A leading evangelical theological college in the UK is standing by its decision to invite a prominent liberal clergyman and academic to preach in its chapel. That's despite criticism from the evangelical blogosphere.
Wycliffe Hall in Oxford is one of the more conservative evangelical training centres to offer studies for those seeking ordination to the Church of England. In common with many other Anglican institutions, it has a chapel and maintains a daily pattern of prayer and services. It isn't unusual for clergy or academics from other institutions to be invited to preach at chapels in Oxford.
Rev Professor Martyn Percy is Dean of Christ Church, Oxford – the City's Cathedral, as well as a college of Oxford University.
Percy has attracted the ire of conservatives (and even those who agree with him on full inclusion of non-celibate gay people) with his comments around sexuality.

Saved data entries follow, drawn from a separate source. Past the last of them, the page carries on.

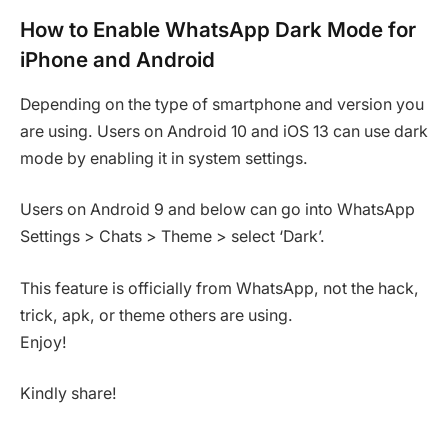
How to Enable WhatsApp Dark Mode for
iPhone and Android
Depending on the type of smartphone and version you
are using. Users on Android 10 and iOS 13 can use dark
mode by enabling it in system settings.
Users on Android 9 and below can go into WhatsApp
Settings > Chats > Theme > select ‘Dark’.
This feature is officially from WhatsApp, not the hack,
trick, apk, or theme others are using.
Enjoy!
Kindly share!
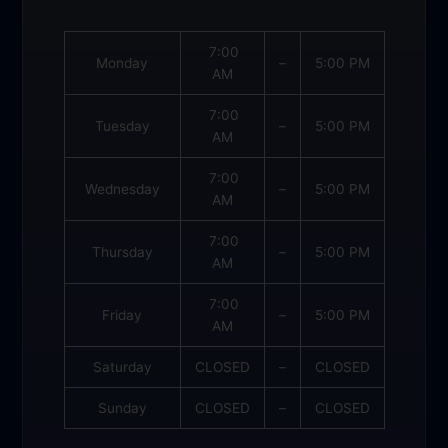
7:00
Monday
–
5:00 PM
AM
7:00
Tuesday
–
5:00 PM
AM
7:00
Wednesday
–
5:00 PM
AM
7:00
Thursday
–
5:00 PM
AM
7:00
Friday
–
5:00 PM
AM
Saturday
CLOSED
–
CLOSED
Sunday
CLOSED
–
CLOSED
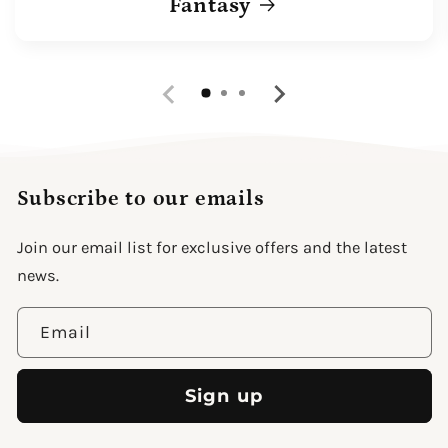
Fantasy
Subscribe to our emails
Join our email list for exclusive offers and the latest
news.
Email
Sign up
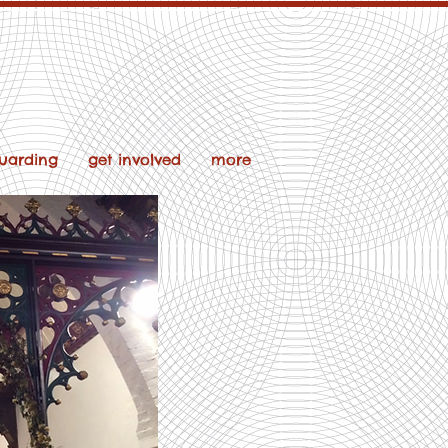
uarding
get involved
more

Just prior to the recent Primates' meeting, Percy criticised Archbishop Justin Welby's approach to sexuality and called on him to repent for the Church's treatment of gay people (which Welby did at the closing press conference).
Rev Dr Michael Lloyd, Principal of Wycliffe Hall gave a statement to Christian Today which said, "Over the last couple of weeks, there has been a lot of comment on blogs and Facebook about the invitation to the Dean of Christ Church, Dr Martyn Percy, to preach in Wycliffe Hall Chapel. A lot of that comment has been ill-informed and, in particular, some of what I am reported to have said has been misquoted. So I wanted to put the record straight and reassure you that Wycliffe Hall and I continue to be committed to an Evangelical view of Scripture, and of doctrine and ethics; neither the Hall nor I has changed our doctrinal or moral position."
In addition to his views on sexuality, Percy has made other comments which have dismayed evangelicals, in particular his criticism of the Church of England's reform and renewal process.
Dr Lloyd also told Christian Today, "The original decision to invite Dean Percy was made with no agenda, and implies no endorsement of his recently-expressed views on the debate about human sexuality. Lest there be any misunderstanding, let me make it clear that I, personally, and Wycliffe Hall, corporately, stand full square behind the official teaching of the Church of England and the Anglican Communion, as expressed in Issues in Human Sexuality and Lambeth 1.10. I have been misquoted as saying that we can 'agree to disagree' on the issue of homosexuality. I never said that. What I did say, when speaking to our students, was two things: that I do realise that some will, in all good conscience, disagree with my decision not to un-invite Dean Percy, and that it is vital that Wycliffe should hold together in love, on the basis of our common commitment to Christ."
Wycliffe Hall has come through difficult times in the last decade. In 2007, 12 members of staff resigned over the leadership of the then principal, Richard Turnbull. He left in 2012 and was replaced a year later by Lloyd – who is widely considered to have revived the college's fortunes.